To support the use of low-carbon fuels in the power sector, electricity markets should be redesigned to reward flexibility, capacity and other system service contributions provided by low-carbon thermal power plants. This could be accompanied by support measures such as carbon pricing and/or other complementary policies, as well as regulatory frameworks to further decrease the remaining cost gap with incumbent generation. Support measures should be tailored towards cost-effective system integration and maximising the value of low-carbon dispatchable generation. They should also aim at fostering competition and improving environmental performance over time.

In any case, given expectations of increased competition from other forms of low-carbon dispatchable resources and other flexibility and storage options, as well as from possible retrofitting of fossil fuel plants with CCUS, the feasibility and competitiveness of low-carbon thermal power plants will need to be continuously and carefully assessed.


Developing markets for low-carbon fuels and their supply chains by 2030 will establish significant opportunities in many countries and economic sectors

It is vital that economies with strong drivers for using low-carbon fuels successfully create demand, bring down costs and stabilise value chains by 2030. Only their success will open up opportunities to expand low-carbon fuel use in emerging and developing economies.
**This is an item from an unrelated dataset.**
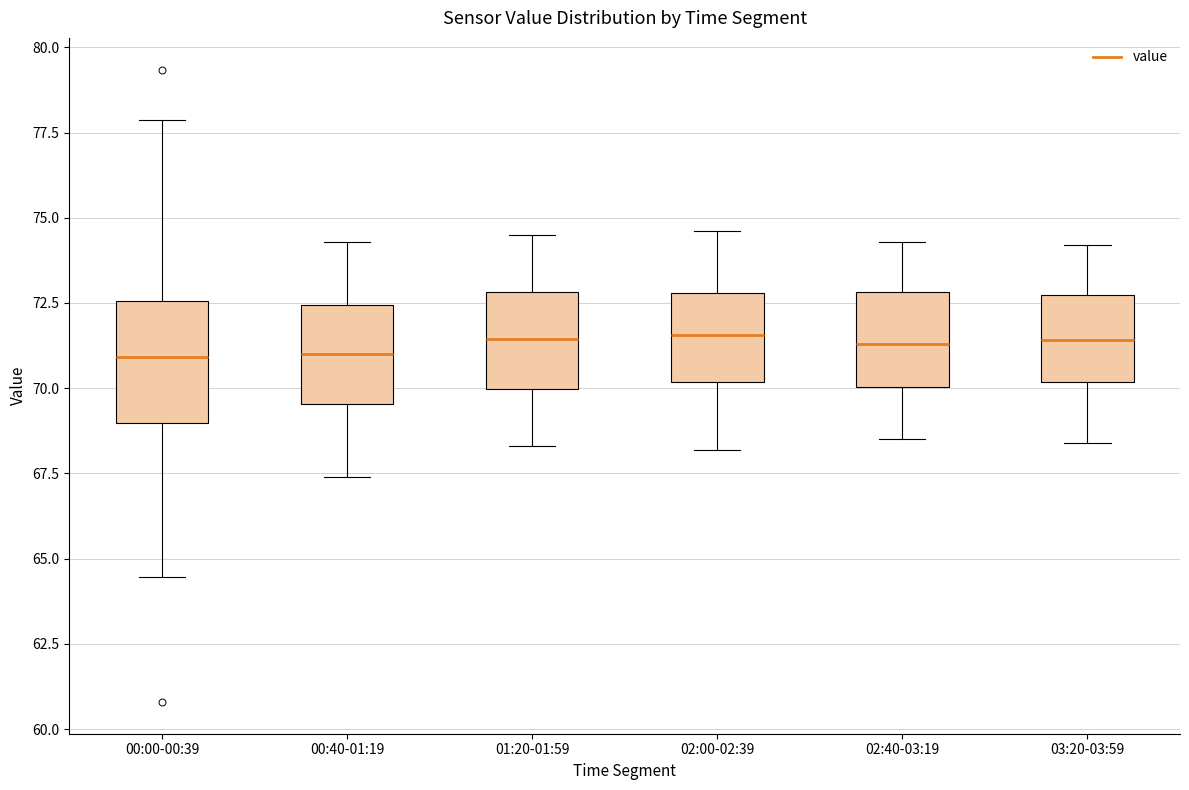

Where does the upper whisker of the box for 02:00-02:39 end on the y-axis? The values are not printed on the chart, so give them approximately, as read against the axis.

74.5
This is particularly relevant for countries with young fossil fuel fleets, after having implemented and utilised most of their existing flexibility resources, such as grids and interconnections, storage and demand-side response. For example, low-carbon fuels use is a possible long-term option for emerging economies in Southeast Asia. Power systems in this region already have considerable other latent flexibility that can be activated by targeted policy measures to address flexibility needs in the short term, while in the longer term there are opportunities for using low-carbon fuels in the existing thermal power plant fleet.

Displacing meaningful amounts of fossil fuels from power generation will require a major expansion of the supply infrastructure. This implies not just massive investments but also concerted and coordinated efforts across many stakeholders, including duly addressing health & safety risks related to the handling of hydrogen and ammonia.

Electrolyser and hydrogen transport capacity especially need to massively expand many times over their current size. Despite already being widely traded, transport volumes of ammonia are also small in comparison to the needs of the power sector. For example, co-firing 60% of ammonia in a coal power plant fleet of just 10 GWe – about 10 large coal plants - would mobilise an amount almost equivalent to the total ammonia traded worldwide today.

While the expansion of the supply infrastructure is a condition to develop markets for low-carbon hydrogen and ammonia in the power sector, it is also an important investment opportunity. Ultimately, using large volumes of low-carbon hydrogen and ammonia in the power sector will help establish supply chains and drive down costs through economies of scale and technological improvements, thereby complementing and mutually reinforcing the use of low-carbon in fuels in other hard-to-abate sectors such as long-haul transport and industry.